The opening track, simply titled 2, is the only one of the instrumentals where the melody moves around to any great degree, and that’s only when the marimba comes in bubbling against Shively’s cymbals and Jennifer Choi’s violin atmospherics. On the other hand, the title suite of five skeletal yet sharply rhythmic songs has singer Laurie Rubin leaping in and out unpredictably, the perfectly unwavering, staccato outrage in her voice channeling the mystified shock the Afghanis must have felt as they read how Bush’s bombs falling out of the sky were just one more example of how the U.S. was there to help them. Makan and Rubin, and the ensemble California E.A.R. Unit deserve props for bringing these important works to life so evocatively.
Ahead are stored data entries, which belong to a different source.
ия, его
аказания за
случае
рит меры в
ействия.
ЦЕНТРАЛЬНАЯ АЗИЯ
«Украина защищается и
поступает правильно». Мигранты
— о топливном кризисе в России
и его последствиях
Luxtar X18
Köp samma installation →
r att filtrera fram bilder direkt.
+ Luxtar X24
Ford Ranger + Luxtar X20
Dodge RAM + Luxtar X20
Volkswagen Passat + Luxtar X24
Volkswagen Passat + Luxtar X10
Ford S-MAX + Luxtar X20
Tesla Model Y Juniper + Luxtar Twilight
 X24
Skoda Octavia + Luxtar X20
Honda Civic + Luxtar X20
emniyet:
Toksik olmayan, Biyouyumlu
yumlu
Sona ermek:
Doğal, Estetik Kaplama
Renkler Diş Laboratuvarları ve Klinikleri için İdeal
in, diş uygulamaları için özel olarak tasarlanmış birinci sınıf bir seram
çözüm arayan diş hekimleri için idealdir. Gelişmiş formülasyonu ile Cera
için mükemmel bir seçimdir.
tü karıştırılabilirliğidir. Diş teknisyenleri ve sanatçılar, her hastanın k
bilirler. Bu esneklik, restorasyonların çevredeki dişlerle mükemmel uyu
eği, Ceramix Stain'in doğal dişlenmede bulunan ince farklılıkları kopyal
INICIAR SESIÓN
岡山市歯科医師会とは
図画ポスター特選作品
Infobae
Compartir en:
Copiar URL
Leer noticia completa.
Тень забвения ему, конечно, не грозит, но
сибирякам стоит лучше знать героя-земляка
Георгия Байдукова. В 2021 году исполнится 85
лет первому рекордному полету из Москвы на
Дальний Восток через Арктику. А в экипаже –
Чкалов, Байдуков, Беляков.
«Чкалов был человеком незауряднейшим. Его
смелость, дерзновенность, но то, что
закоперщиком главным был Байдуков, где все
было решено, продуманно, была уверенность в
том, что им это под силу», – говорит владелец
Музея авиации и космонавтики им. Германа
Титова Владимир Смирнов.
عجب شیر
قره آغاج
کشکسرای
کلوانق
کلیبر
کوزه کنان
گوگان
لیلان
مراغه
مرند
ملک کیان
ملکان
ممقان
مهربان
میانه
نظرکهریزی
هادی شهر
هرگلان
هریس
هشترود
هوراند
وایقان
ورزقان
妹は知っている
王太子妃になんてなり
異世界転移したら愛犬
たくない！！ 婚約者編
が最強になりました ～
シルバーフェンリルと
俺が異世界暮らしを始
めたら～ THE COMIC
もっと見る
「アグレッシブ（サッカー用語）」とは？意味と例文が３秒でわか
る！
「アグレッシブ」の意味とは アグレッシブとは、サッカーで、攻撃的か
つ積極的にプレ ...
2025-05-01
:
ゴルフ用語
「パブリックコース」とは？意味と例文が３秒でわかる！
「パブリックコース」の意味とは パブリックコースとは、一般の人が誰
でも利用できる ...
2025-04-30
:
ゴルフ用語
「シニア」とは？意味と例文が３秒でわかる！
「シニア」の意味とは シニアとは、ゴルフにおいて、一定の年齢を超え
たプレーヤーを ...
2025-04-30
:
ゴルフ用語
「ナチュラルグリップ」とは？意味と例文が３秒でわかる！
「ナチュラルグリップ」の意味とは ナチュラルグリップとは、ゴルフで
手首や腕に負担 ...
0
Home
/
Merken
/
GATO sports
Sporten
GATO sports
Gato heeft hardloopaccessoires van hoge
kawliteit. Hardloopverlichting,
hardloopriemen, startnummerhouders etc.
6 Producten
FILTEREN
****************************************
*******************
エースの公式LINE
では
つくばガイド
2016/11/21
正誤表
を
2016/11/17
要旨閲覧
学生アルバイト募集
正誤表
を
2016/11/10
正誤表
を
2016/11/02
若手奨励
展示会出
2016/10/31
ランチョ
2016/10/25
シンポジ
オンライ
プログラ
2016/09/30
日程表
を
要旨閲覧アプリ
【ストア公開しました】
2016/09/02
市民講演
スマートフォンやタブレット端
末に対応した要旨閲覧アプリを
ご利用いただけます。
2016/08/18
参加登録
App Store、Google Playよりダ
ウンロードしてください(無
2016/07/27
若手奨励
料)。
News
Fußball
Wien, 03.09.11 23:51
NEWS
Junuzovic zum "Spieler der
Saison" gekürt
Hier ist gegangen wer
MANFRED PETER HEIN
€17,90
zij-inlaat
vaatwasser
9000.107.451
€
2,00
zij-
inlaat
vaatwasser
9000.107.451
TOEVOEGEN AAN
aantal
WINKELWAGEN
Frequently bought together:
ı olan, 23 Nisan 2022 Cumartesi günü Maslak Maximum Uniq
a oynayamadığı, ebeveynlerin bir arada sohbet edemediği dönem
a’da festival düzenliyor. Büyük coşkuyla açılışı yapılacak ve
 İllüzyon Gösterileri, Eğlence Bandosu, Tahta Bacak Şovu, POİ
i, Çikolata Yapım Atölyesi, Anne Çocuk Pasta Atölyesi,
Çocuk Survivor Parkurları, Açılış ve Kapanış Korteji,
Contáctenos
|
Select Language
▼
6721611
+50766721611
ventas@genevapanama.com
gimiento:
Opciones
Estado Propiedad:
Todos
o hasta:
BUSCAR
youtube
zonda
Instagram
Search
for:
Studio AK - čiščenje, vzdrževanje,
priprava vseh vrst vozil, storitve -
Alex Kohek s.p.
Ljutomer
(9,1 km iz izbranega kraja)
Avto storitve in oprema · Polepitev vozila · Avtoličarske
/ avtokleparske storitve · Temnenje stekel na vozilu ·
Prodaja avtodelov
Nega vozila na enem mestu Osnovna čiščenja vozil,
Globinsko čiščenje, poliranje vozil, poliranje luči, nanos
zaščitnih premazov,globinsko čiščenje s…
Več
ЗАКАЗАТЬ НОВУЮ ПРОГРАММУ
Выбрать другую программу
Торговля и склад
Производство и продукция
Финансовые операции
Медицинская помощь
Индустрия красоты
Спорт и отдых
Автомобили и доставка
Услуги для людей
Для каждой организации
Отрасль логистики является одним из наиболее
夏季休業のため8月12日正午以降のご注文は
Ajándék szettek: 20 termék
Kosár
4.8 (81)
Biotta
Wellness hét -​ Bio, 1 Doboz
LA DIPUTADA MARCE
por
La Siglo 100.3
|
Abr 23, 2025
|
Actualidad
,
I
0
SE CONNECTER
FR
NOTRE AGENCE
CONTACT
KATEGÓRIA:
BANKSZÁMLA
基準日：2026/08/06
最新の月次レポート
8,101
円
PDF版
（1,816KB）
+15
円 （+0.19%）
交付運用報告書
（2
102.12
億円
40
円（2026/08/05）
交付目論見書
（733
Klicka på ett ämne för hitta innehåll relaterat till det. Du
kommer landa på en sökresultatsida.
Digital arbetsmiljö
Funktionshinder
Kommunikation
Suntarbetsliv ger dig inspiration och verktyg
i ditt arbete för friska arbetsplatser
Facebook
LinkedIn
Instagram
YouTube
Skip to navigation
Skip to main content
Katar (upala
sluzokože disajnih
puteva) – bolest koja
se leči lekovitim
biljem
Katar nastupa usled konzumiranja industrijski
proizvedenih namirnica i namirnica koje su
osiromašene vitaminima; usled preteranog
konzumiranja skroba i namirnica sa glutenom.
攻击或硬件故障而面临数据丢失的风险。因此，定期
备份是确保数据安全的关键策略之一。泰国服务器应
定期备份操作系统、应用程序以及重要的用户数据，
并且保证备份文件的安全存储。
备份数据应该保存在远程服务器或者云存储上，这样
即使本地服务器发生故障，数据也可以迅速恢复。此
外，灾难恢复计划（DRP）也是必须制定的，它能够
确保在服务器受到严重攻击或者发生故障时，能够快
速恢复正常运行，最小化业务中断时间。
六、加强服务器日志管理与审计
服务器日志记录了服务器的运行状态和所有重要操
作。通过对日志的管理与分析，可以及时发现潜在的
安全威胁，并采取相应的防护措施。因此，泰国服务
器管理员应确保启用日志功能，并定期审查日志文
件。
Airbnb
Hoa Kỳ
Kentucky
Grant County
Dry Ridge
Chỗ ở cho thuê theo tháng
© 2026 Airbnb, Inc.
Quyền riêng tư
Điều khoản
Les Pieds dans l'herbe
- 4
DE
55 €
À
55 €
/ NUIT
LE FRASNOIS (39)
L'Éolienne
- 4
Perhaps because it’s a scrapy, raspy piece, Zones d’Accord is recorded very quietly – so when it suddenly grows loud, it’s jarring. If that’s the effect the composer wanted to create, cellist Alex Waterman delivers that extremely successfully; however, those with headphones should be on alert. It’s definitely a wakeup call! The first track follows an elegant, mathematical architecture with the occasional allusion to jazz before finally collapsing on itself at the end in a splendid display of violence; the last is viscerally mesmerizing. How Shively managed to stay on track and maintain its perfect, pointillistic pulse without being hypnotized by the swoosh, and hum, and eerie whine of the overtones flying from his cymbals and gong is a genuine feat. Did he record this in segments? Are there overdubs? It’s impossible to tell. While the brushstrokes fall fast and precise, the swells from atmospheric to oceanic are almost unnoticeable until suddenly it’s apparent that the waves have risen and then come crashing in with a stately intensity.